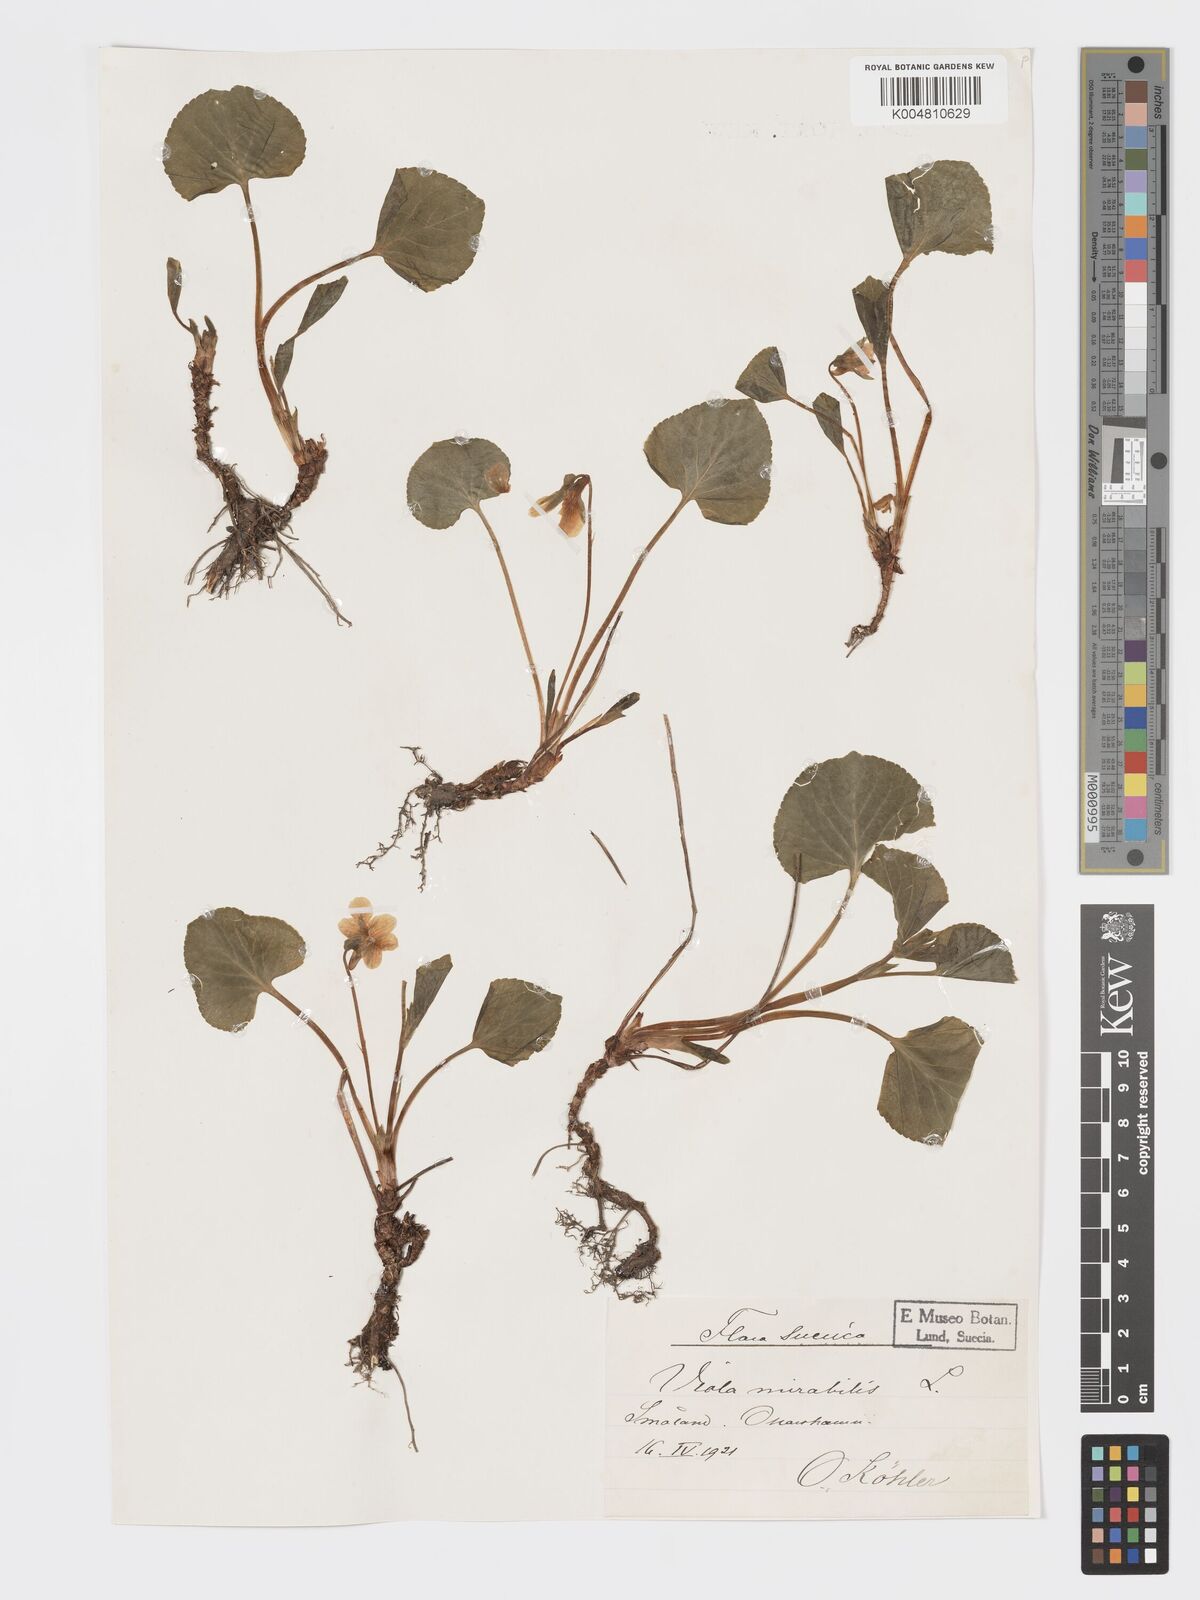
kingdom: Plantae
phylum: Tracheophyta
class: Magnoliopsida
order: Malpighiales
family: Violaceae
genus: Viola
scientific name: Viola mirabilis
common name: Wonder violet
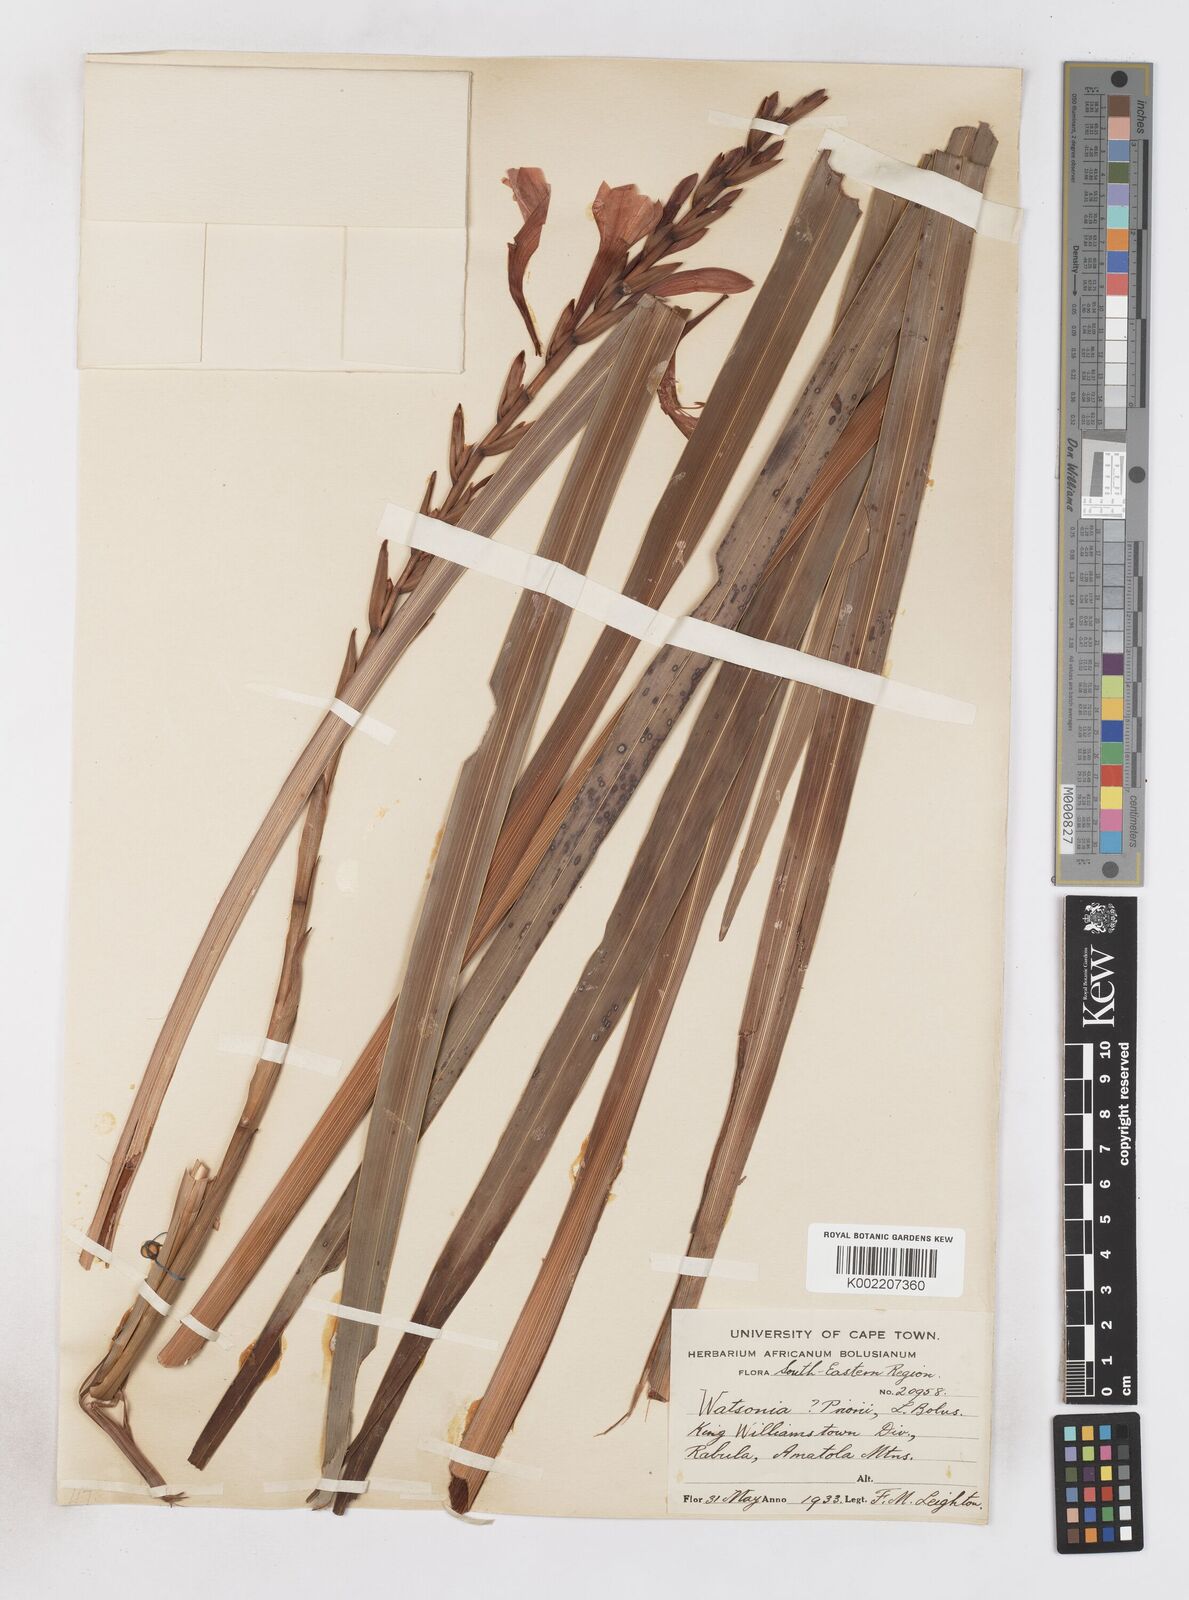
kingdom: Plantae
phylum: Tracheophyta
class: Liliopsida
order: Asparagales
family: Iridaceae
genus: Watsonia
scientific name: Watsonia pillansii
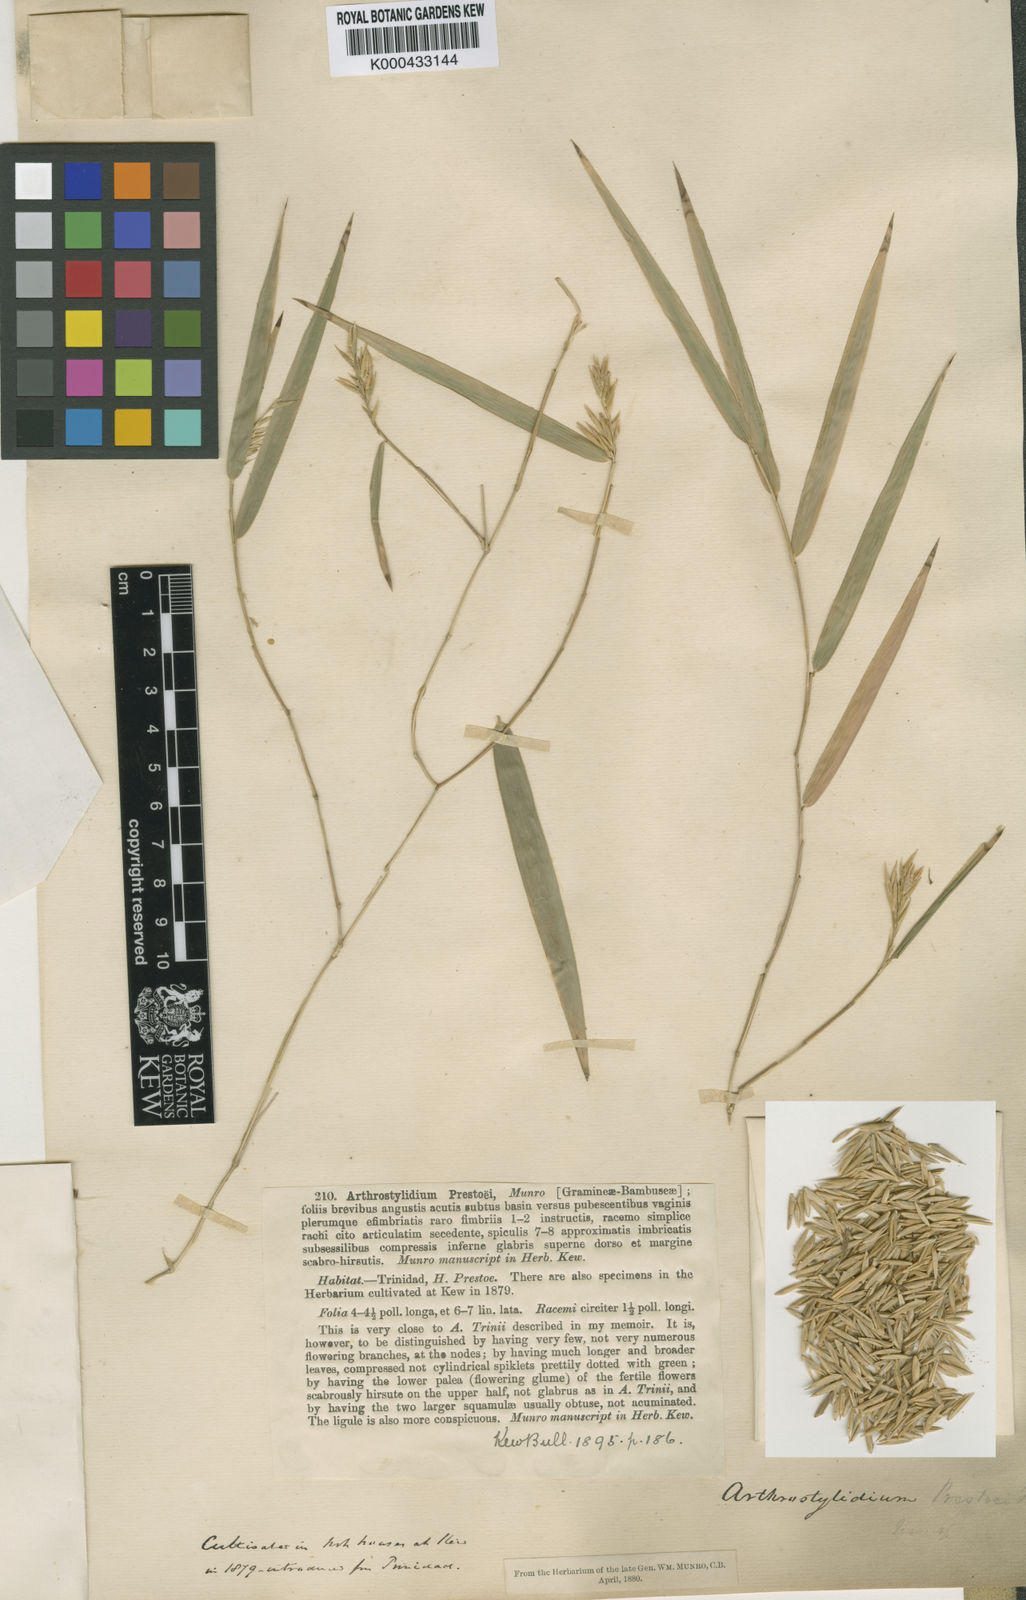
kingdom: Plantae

* _AIM_: Rewrite all lines of the data, substituting "species" for every "scientific name" and leaving everything else unchanged. Leave the pictures out.

* _THE OUTPUT_:
kingdom: Plantae
phylum: Tracheophyta
class: Magnoliopsida
order: Malpighiales
family: Violaceae
genus: Viola
species: Viola mirabilis
common name: Wonder violet
kingdom: Plantae
phylum: Tracheophyta
class: Liliopsida
order: Asparagales
family: Iridaceae
genus: Watsonia
species: Watsonia pillansii
kingdom: Plantae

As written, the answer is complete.